||Unruptured intracranial dural arteriovenous fistula.
Dural arteriovenous fistulas (dAVFs) are exceptionally rare vascular anomalies formed by an abnormal connection between arteries within the dura mater and veins that normally drain the brain. Numerous arteries and veins can participate in the formation of these lesions. Ultimately, however, there is a single point of connection between the arterial and venous systems. Angiographically, dAVFs can appear complex because arteries are recruited from branches of both the external and internal carotid artery. Venous drainage can occur through the large dural venous sinuses and retrogradely (that is, opposite normal flow) through the cortical cerebral veins. This latter pattern of drainage is associated with a higher risk of the dAVF rupturing and hemorrhaging. Ethmoidal and tentorial locations also predict higher-risk dAVFs. These lesions are most frequently located in the transverse and sigmoid sinuses.

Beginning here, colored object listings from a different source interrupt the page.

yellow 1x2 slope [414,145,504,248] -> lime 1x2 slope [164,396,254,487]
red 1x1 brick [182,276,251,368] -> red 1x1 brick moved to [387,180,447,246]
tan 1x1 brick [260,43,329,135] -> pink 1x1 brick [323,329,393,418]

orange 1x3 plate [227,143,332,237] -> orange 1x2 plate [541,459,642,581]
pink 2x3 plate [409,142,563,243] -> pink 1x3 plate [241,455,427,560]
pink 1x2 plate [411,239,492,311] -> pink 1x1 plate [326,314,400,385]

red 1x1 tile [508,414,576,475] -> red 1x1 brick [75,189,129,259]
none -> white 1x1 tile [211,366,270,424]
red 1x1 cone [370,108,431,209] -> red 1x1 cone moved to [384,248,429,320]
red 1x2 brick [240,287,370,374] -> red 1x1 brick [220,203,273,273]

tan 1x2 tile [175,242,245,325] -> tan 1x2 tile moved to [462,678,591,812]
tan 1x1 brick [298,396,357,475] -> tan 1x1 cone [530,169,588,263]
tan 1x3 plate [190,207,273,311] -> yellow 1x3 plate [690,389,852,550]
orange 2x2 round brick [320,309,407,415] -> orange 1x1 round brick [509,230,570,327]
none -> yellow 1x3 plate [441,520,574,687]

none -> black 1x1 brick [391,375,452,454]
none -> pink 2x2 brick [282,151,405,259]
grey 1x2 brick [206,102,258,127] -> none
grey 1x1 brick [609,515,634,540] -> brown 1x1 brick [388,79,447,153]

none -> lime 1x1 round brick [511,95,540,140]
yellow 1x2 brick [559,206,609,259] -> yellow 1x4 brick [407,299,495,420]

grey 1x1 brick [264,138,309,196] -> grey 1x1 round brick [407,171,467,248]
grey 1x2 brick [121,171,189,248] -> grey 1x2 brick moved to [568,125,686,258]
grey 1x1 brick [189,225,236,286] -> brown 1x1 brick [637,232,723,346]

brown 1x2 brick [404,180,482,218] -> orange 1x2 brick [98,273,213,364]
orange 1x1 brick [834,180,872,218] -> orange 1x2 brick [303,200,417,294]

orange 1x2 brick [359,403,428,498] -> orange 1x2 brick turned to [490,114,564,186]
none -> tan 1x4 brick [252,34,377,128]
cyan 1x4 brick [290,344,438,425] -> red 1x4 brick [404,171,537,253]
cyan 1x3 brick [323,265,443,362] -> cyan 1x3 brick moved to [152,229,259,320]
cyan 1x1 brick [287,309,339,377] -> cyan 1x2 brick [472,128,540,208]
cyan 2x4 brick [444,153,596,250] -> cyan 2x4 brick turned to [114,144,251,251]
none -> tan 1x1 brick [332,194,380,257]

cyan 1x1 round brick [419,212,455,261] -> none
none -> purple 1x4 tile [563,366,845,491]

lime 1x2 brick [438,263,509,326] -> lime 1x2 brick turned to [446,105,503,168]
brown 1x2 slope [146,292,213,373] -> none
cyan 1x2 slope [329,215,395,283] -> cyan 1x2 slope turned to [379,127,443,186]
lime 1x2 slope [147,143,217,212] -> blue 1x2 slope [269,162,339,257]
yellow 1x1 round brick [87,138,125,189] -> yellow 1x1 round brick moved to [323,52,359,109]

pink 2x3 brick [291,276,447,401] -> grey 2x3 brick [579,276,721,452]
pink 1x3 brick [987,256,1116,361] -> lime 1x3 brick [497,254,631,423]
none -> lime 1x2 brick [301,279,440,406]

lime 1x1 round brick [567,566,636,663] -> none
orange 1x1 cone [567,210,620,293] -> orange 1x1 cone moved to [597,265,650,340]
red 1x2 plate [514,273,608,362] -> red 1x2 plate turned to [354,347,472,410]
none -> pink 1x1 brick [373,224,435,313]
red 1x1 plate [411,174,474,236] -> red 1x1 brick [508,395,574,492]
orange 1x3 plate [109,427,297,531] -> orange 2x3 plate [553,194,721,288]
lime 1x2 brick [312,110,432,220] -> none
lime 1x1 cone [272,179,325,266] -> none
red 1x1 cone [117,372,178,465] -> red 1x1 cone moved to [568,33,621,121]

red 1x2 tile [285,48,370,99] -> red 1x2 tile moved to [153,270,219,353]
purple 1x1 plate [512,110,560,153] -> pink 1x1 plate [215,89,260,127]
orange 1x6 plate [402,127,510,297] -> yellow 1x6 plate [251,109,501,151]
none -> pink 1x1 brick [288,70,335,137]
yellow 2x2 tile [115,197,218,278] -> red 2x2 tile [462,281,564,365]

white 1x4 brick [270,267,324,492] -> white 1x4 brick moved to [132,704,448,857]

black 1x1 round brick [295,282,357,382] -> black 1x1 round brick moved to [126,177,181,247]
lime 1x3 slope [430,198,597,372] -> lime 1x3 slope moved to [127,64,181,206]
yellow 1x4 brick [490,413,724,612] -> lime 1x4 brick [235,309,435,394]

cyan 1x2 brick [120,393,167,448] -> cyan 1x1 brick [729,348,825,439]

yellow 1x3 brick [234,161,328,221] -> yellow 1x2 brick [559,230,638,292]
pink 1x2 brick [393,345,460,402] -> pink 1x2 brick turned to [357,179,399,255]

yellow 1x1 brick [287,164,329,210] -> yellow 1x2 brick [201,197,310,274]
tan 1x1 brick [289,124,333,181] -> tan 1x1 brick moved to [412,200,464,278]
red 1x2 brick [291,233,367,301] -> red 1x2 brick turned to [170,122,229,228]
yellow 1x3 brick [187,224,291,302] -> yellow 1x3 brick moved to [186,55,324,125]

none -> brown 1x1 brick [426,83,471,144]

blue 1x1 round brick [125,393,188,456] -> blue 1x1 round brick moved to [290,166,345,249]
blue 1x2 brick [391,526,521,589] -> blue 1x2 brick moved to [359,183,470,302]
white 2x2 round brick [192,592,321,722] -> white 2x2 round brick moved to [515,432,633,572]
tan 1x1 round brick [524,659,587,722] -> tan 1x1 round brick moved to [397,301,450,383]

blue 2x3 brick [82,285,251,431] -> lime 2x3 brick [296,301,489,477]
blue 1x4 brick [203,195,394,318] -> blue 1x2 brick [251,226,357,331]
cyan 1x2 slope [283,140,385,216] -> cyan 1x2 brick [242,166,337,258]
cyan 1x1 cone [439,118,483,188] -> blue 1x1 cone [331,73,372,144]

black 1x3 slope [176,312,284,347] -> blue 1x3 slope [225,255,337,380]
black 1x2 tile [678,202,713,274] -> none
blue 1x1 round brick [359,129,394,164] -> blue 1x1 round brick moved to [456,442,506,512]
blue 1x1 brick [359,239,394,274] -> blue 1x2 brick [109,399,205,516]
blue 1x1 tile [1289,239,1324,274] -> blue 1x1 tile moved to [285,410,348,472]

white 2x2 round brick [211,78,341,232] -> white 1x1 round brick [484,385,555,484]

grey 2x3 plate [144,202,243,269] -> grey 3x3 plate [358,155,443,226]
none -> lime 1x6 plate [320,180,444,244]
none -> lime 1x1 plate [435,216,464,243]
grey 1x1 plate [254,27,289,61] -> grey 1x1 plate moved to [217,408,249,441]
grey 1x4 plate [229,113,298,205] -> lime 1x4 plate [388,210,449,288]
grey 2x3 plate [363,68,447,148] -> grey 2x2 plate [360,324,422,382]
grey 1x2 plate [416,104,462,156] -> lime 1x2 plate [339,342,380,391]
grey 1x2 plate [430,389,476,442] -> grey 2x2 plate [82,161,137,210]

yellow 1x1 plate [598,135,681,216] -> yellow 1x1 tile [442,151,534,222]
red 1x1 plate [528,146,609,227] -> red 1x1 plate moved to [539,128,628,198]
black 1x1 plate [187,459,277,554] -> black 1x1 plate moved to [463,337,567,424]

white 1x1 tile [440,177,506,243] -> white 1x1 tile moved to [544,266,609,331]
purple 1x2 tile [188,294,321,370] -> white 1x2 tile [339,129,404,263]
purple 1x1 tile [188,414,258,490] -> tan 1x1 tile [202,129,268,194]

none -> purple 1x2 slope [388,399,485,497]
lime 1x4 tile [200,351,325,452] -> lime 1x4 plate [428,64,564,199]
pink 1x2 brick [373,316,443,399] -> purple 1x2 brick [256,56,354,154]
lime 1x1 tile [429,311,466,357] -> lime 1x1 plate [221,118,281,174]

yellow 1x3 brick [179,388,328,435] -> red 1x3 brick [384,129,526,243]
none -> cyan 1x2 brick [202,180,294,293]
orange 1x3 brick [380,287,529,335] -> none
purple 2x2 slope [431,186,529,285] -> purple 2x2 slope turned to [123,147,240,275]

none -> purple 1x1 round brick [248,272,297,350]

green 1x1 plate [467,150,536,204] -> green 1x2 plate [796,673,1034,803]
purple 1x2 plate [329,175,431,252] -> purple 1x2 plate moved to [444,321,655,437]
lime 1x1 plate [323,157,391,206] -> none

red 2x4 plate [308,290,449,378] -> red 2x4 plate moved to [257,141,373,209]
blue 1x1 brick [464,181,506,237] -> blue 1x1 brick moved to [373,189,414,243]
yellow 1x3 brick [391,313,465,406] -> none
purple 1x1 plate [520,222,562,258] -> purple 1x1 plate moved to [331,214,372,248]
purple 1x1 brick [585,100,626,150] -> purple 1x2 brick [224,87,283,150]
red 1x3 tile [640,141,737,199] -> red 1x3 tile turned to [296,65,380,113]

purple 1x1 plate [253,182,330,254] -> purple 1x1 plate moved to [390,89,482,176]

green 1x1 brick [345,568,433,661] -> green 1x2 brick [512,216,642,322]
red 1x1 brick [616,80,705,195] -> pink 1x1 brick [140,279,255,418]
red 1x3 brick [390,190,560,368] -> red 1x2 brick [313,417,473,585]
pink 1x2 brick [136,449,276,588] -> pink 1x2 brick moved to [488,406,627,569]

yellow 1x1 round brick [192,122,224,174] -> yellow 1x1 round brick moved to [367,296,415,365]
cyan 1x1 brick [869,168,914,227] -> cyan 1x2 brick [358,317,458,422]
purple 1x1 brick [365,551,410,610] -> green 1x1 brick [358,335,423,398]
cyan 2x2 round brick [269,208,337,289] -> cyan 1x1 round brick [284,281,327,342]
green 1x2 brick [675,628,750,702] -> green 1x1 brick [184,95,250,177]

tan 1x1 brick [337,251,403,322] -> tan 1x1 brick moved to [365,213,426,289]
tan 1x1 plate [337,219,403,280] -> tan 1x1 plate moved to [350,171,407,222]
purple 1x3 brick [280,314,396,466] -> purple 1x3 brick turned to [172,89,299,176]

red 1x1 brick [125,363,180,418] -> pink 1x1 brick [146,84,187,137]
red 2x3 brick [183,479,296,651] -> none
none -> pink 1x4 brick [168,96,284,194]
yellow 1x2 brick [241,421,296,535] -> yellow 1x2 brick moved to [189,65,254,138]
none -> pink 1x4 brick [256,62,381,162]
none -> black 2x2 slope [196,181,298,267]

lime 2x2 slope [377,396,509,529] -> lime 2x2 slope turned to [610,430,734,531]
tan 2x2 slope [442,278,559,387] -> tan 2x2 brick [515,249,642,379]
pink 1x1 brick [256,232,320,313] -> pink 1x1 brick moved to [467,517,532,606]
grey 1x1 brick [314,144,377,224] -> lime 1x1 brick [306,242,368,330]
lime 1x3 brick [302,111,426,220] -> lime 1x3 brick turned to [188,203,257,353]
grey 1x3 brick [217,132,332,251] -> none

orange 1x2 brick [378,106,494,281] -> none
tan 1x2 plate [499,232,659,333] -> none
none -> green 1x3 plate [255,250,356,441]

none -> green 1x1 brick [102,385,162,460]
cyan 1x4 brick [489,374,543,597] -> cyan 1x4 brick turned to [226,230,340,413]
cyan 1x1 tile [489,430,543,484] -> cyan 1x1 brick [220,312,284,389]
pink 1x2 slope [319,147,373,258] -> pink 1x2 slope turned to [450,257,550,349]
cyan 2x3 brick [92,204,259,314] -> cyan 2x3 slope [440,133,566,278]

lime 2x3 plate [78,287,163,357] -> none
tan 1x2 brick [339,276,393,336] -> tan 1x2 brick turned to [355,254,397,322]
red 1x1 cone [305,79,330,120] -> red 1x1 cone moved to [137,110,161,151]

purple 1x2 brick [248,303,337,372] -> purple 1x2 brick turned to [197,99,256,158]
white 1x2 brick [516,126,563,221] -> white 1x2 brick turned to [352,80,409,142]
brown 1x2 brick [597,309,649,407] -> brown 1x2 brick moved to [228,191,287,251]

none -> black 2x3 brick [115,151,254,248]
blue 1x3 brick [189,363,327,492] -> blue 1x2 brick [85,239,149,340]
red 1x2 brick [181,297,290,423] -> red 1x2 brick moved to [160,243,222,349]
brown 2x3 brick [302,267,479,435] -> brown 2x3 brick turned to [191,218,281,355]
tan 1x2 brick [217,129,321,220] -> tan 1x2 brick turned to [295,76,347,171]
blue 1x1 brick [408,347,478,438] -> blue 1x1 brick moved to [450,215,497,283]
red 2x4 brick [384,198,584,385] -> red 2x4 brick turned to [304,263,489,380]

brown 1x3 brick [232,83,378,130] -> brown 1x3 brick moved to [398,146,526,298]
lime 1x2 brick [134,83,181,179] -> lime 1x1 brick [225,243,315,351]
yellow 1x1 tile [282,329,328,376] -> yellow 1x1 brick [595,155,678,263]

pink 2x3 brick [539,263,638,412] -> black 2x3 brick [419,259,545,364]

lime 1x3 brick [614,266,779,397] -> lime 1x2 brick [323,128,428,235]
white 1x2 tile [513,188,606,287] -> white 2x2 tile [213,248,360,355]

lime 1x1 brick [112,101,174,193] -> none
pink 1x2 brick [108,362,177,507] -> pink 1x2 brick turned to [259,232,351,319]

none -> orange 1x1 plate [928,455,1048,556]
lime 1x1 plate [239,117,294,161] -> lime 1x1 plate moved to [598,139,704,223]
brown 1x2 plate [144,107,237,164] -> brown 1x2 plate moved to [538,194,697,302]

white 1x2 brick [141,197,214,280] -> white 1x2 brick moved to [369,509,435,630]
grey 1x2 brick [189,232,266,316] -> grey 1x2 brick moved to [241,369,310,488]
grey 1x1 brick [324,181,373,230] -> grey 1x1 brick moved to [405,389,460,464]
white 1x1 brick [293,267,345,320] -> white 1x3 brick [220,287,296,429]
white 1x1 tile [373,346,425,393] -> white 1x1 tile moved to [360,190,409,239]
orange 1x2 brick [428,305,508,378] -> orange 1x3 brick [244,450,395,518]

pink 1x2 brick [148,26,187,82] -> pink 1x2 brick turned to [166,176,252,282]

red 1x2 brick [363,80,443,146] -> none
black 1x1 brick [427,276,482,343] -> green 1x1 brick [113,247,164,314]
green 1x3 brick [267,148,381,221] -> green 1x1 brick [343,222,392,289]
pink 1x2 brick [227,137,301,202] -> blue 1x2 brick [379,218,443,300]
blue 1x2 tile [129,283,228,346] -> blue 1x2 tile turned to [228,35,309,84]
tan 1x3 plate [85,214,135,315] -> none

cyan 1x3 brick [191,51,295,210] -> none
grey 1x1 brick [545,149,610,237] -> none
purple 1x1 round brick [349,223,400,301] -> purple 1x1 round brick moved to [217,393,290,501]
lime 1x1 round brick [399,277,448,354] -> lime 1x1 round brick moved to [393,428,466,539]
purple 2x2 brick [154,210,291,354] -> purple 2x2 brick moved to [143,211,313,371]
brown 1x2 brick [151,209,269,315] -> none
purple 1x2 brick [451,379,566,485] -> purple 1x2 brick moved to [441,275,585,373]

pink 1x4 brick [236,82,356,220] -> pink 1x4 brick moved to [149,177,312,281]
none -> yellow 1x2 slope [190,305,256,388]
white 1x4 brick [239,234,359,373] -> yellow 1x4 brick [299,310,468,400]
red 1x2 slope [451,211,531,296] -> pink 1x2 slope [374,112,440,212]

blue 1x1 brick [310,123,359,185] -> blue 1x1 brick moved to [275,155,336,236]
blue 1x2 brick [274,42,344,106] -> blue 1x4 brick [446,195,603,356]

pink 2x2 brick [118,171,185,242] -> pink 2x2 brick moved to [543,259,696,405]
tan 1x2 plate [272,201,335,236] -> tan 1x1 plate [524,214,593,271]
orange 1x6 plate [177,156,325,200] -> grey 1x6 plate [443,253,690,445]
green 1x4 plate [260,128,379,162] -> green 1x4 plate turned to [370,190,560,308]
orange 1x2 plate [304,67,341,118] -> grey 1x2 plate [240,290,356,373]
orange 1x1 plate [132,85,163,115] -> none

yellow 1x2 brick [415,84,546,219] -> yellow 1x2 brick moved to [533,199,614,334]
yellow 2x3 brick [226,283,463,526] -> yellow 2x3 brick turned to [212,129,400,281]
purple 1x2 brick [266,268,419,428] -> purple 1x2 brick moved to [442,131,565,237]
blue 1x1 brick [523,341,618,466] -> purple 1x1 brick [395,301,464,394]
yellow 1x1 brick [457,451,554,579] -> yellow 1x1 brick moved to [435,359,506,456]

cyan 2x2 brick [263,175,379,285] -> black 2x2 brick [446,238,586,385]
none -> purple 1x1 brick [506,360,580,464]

Basic Pathophysiology and Signs and Symptoms
The pathophysiology of dural arteriovenous fistulas is believed to derive from venous thrombosis of a dural sinus. Subsequent collateral revascularization permits an abnormal fistulous connection to form between arteries and veins residing in the walls of a dural sinus or involving an adjacent cortical vein. Arterialized veins contribute to venous hypertension, which can produce symptoms such as pulse synchronous bruit (sound from the blood vessel), tinnitus (ringing in the ears), headache, visual impairment, and papilledema (swelling of the optic disk indicative of increased intracranial pressure). In high-risk dAVFs, the aberrant blood flow through the fistula and arterialized veins can lead to rupture and subsequent brain hemorrhage.
Grading scales based on the anatomy of venous outflow have been developed to predict the risk of brain hemorrhage. According to the Borden-Shucart grading system, type I dural arteriovenous fistulas exhibit antegrade drainage through a venous sinus; type II dAVFs exhibit antegrade venous sinus and retrograde cortical venous drainage; and type III dAVFs exhibit only retrograde cortical venous drainage. The University of California, San Francisco system categorizes fistulas as grade 1, no venous restriction with antegrade flow; grade 2, ante- and retrograde venous drainage with or without cortical venous drainage; grade 3, solely retrograde and cortical venous drainage; and grade 4, cortical venous drainage only. Evaluation of their natural history indicates that high rates of visual disturbances and hemorrhage in the central nervous system are associated with Grade 3 and 4 dAVFs.
The grade of the dural arteriovenous fistula and a patient's symptoms factor into the treatment strategy. Typically, Borden grade I lesions can be followed without treatment unless the associated symptoms affect a patient's quality of life significantly. In that case, stereotactic radiosurgery may be considered. Endovascular treatment, possibly combined with microsurgical treatment, is usually recommended for grade II and III dAVFs, which have an increased risk of hemorrhage.
At Barrow, the usual treatment paradigm includes a thorough catheter-based angiographic evaluation with possible endovascular intervention during the same setting. Endovascular surgery involves both transarterial and transvenous approaches to the site of the fistulous connection. Typically, large feeding arteries are embolized transarterially to reduce blood flow through the fistula. Then transvenous routes to the fistula can permit coil embolization of the fistulous point. Sometimes, transarterial routes are large enough to permit glue embolization of the fistula as well. If the fistula cannot be obliterated by endovascular methods alone, embolization is followed by microsurgical obliteration. Postoperative angiography is used to confirm successful obliteration.